Seán Webb

Personal information
- Full name: Seán Michael Webb
- Date of birth: 4 January 1983 (age 42)
- Place of birth: Coalisland, Northern Ireland
- Position(s): Defender

Senior career*
- Years: Team / Apps / (Gls)
- 1999–2000: Dungannon Swifts / ? / (?)
- 2000–2004: Ross County / 49 / (1)
- 2004–2005: St Johnstone / 19 / (0)
- 2005–2007: Ross County / 35 / (1)
- 2007–2008: Accrington Stanley / 18 / (0)
- 2008: Þór Akureyri / 9 / (0)
- 2008: Fleetwood Town / 0 / (0)
- 2009: Shamrock Rovers / 10 / (0)
- 2012–2016: Nairn County
- 2016–2017: Huntly
- 2017–2020: Clachnacuddin

International career
- 2003–2005: Northern Ireland U21 / 6 / (1)
- 2006–2007: Northern Ireland / 4 / (0)

= Seán Webb =

Northern Irish footballer (born 1983)

Seán Michael Webb (born 4 January 1983 in Coalisland, County Tyrone) is a Northern Irish footballer.

==Career==

===Club career===
Webb began his career with Dungannon Swifts, where he came through the youth team and debuted at 16 years old in December 1999. In September 2000, he moved to Scottish Football League club Ross County, where he initially joined the Under-19 team. He made his first team debut in August 2001 in a 2–0 win at Dumbarton. He went on to make 49 league appearances, scoring one goal before signing for St Johnstone in June 2004, and made nineteen league appearances for the Saints, before moving back to Ross County in 2005, where he stayed until 2007, making a further 35 league appearances, and again scoring one goal. On 31 August 2007, he signed for English Football League Two club Accrington Stanley, initially on a four-month loan deal, which was extended to a full-season permanent deal. He made league appearances in one season and was released at the end of the 2007–08 season. In 2008, he signed for Icelandic club Þór Akureyri.
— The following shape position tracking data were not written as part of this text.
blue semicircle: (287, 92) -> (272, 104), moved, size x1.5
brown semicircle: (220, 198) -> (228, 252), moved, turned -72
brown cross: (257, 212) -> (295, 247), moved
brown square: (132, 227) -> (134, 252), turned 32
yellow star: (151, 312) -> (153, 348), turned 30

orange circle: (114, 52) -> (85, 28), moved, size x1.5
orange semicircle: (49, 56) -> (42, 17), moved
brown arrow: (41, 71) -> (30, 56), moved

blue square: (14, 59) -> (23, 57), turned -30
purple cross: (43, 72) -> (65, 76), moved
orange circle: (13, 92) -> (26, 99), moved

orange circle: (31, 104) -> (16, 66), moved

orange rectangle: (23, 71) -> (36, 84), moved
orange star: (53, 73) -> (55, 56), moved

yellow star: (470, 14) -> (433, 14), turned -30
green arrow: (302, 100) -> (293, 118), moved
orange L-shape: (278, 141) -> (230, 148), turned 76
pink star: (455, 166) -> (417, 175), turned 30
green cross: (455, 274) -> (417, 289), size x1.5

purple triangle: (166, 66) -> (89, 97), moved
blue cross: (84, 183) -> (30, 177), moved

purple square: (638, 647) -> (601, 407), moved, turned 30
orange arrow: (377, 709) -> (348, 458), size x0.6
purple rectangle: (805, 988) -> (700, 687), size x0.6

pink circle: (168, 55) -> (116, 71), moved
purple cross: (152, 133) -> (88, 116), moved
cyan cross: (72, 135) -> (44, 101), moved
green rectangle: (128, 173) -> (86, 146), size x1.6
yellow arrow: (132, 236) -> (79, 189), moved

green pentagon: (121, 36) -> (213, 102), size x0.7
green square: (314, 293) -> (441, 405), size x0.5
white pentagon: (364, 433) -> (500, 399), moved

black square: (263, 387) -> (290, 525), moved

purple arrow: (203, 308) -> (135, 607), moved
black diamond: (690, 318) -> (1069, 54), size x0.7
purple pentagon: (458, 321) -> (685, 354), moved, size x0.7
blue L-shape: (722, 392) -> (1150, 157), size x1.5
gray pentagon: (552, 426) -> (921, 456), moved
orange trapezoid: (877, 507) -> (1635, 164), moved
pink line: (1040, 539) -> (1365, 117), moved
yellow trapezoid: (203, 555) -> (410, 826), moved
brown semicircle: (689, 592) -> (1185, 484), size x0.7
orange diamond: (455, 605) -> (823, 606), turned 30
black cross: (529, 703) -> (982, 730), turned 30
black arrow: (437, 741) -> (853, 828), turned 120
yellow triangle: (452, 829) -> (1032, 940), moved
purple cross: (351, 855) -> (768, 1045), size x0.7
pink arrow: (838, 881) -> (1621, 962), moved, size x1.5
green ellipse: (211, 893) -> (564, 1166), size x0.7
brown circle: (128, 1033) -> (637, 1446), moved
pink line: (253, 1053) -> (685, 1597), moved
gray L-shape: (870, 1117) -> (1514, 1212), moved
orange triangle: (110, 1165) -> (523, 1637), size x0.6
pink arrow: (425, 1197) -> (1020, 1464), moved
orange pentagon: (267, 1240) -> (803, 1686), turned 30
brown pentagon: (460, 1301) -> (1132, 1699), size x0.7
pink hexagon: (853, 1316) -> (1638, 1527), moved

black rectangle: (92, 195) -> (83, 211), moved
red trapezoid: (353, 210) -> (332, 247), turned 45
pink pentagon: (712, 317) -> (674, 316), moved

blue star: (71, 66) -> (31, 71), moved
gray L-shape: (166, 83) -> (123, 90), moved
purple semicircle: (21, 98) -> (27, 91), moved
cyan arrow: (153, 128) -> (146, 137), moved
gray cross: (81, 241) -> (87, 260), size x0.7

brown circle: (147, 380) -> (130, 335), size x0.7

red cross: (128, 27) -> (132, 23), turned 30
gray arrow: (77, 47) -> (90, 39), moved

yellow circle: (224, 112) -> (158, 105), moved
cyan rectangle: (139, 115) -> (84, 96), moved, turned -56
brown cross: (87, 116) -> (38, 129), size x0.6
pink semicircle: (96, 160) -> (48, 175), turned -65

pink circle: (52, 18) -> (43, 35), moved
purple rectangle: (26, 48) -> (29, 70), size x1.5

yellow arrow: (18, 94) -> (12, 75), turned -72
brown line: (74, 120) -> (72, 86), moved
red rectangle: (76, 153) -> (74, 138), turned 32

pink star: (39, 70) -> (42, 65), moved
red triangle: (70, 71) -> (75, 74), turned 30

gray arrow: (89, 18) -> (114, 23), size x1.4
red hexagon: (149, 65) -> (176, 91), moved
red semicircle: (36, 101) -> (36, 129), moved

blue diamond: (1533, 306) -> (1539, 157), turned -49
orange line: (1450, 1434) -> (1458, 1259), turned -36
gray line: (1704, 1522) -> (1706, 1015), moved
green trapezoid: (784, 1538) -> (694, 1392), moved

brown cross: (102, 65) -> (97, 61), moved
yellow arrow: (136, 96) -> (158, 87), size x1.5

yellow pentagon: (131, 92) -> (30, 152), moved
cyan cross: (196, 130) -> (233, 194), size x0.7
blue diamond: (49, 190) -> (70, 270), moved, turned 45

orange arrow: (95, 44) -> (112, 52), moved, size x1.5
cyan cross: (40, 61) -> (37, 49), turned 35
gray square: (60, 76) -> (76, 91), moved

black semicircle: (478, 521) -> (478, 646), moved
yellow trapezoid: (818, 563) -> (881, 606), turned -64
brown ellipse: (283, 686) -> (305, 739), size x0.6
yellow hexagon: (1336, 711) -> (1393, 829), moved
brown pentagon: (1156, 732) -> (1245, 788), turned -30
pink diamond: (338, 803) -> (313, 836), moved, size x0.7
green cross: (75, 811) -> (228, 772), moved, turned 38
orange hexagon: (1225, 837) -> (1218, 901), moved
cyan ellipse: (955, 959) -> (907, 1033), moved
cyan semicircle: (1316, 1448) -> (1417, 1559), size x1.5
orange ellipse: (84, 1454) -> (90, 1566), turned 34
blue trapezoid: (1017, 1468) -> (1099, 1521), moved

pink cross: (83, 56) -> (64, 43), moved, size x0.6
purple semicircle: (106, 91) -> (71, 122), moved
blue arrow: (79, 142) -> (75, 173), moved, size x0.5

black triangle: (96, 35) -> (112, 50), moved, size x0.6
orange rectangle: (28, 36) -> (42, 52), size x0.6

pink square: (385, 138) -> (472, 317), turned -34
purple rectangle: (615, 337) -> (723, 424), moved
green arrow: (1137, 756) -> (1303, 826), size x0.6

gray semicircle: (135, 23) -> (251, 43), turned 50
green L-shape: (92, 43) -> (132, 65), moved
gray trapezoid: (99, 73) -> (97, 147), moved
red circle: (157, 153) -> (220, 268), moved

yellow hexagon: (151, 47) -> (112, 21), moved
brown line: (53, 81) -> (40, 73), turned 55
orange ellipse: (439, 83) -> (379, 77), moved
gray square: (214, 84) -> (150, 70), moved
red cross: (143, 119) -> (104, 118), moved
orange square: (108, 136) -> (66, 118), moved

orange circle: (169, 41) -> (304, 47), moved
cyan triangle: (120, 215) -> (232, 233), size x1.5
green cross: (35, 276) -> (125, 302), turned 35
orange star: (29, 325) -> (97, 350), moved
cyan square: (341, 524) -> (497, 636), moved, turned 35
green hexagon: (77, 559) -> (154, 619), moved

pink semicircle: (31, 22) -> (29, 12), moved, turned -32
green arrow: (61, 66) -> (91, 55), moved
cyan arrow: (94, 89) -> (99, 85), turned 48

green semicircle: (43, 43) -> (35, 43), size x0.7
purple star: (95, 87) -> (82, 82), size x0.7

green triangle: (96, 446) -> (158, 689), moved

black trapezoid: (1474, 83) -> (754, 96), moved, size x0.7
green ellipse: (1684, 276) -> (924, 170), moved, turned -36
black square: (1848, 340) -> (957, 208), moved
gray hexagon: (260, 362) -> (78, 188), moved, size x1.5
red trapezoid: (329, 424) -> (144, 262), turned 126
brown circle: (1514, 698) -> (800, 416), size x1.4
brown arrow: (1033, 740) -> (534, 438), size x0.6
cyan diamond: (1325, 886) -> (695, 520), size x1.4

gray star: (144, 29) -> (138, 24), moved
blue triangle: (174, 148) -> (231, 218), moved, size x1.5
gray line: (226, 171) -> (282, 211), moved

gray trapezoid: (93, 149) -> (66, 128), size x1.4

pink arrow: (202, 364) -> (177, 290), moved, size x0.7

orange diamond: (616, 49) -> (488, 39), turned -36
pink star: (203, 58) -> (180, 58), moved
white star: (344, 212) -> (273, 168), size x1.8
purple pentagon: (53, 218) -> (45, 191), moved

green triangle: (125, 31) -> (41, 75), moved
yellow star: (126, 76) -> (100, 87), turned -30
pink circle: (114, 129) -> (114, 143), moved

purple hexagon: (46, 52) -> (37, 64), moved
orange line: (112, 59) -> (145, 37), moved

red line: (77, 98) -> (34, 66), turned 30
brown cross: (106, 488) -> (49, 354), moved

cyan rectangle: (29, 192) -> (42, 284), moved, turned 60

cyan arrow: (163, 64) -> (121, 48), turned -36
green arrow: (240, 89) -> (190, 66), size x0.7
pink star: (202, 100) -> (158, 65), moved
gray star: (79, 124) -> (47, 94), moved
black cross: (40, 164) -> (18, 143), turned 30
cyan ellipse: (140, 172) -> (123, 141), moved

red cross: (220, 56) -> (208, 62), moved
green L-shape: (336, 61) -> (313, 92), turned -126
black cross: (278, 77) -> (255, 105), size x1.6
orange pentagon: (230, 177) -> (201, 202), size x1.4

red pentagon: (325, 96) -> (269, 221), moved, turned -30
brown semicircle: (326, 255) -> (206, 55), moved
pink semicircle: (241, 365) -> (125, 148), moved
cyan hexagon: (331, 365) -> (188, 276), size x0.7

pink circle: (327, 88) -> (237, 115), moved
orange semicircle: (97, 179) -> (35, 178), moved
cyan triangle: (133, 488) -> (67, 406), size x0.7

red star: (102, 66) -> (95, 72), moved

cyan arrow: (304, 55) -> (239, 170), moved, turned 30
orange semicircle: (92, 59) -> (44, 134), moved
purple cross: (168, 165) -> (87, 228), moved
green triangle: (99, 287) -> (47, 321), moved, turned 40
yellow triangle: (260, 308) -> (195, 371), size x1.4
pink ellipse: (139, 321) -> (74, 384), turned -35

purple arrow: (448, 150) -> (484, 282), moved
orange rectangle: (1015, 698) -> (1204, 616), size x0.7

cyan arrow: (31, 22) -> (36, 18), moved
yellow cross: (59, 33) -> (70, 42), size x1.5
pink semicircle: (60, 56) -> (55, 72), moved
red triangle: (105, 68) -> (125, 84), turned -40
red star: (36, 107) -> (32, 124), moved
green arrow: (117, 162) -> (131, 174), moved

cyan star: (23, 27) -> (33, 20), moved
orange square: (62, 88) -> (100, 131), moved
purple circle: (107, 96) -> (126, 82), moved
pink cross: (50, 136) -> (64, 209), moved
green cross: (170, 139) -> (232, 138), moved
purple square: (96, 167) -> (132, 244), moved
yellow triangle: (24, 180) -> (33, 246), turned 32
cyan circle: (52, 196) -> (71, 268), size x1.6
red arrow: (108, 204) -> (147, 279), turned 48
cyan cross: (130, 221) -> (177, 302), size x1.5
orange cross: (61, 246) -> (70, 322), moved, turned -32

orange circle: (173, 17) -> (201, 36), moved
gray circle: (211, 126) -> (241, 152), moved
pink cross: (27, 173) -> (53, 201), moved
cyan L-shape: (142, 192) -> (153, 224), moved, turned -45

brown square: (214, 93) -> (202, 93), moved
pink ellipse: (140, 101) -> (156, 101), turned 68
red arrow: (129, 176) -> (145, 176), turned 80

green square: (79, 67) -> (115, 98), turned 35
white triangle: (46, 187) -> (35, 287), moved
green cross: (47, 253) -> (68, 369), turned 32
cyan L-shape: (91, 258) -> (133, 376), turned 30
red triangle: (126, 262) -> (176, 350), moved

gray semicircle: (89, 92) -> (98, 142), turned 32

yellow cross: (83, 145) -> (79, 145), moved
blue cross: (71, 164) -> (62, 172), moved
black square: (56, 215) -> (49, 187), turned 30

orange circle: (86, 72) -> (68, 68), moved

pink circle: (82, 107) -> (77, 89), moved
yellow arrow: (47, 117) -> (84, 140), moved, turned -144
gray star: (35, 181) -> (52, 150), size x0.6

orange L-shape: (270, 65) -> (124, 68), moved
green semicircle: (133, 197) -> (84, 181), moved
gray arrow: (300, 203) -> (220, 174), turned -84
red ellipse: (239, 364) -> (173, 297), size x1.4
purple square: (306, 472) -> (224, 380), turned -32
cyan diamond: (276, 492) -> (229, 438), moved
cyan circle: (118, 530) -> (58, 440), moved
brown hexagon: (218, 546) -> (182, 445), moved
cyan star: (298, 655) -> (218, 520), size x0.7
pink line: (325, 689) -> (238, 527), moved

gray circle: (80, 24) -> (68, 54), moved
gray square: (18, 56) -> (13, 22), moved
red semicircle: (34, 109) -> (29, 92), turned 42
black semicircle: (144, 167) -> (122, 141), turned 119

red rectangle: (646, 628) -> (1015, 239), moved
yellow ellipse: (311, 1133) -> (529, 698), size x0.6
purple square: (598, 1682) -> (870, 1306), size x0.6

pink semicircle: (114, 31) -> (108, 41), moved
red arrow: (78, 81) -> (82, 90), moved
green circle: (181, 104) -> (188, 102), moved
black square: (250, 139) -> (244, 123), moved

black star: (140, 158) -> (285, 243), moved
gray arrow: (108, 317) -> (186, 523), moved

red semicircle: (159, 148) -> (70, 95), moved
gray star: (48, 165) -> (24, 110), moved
On 23 October 2008, Webb signed for Conference North club Fleetwood Town. He made his debut two days later as a second-half substitute in the FA Cup fourth qualifying round as Fleetwood beat Nantwich Town 4–3 to reach the First round proper. Webb came on after 57 minutes, replacing John Hills. However, that was to be his only appearance for the club, and on 14 November 2008, he was released.

Webb signed for Shamrock Rovers on 25 February 2009 . He played in the opening game in Tallaght Stadium before being released in the summer.

In April 2012, Webb signed for Nairn County F.C. .

===International career===
Webb has been capped at Under-18, Under-19, Under-21 and senior levels by Northern Ireland.

He made his full international debut during Northern Ireland's tour of the United States in May 2006. He played the final eight minutes in a 1–0 defeat to Uruguay and featured against Romania on the same tour. He added two caps with substitute appearances against Wales and Sweden in 2007 spring. On 14 July 2007, he appeared for a Northern Ireland Select against Everton in a match to celebrate the 25th Anniversary of the Milk Cup. Although Webb's last international call-up was in early 2008, he has not been capped since 2007 when he appeared as a substitute against Sweden.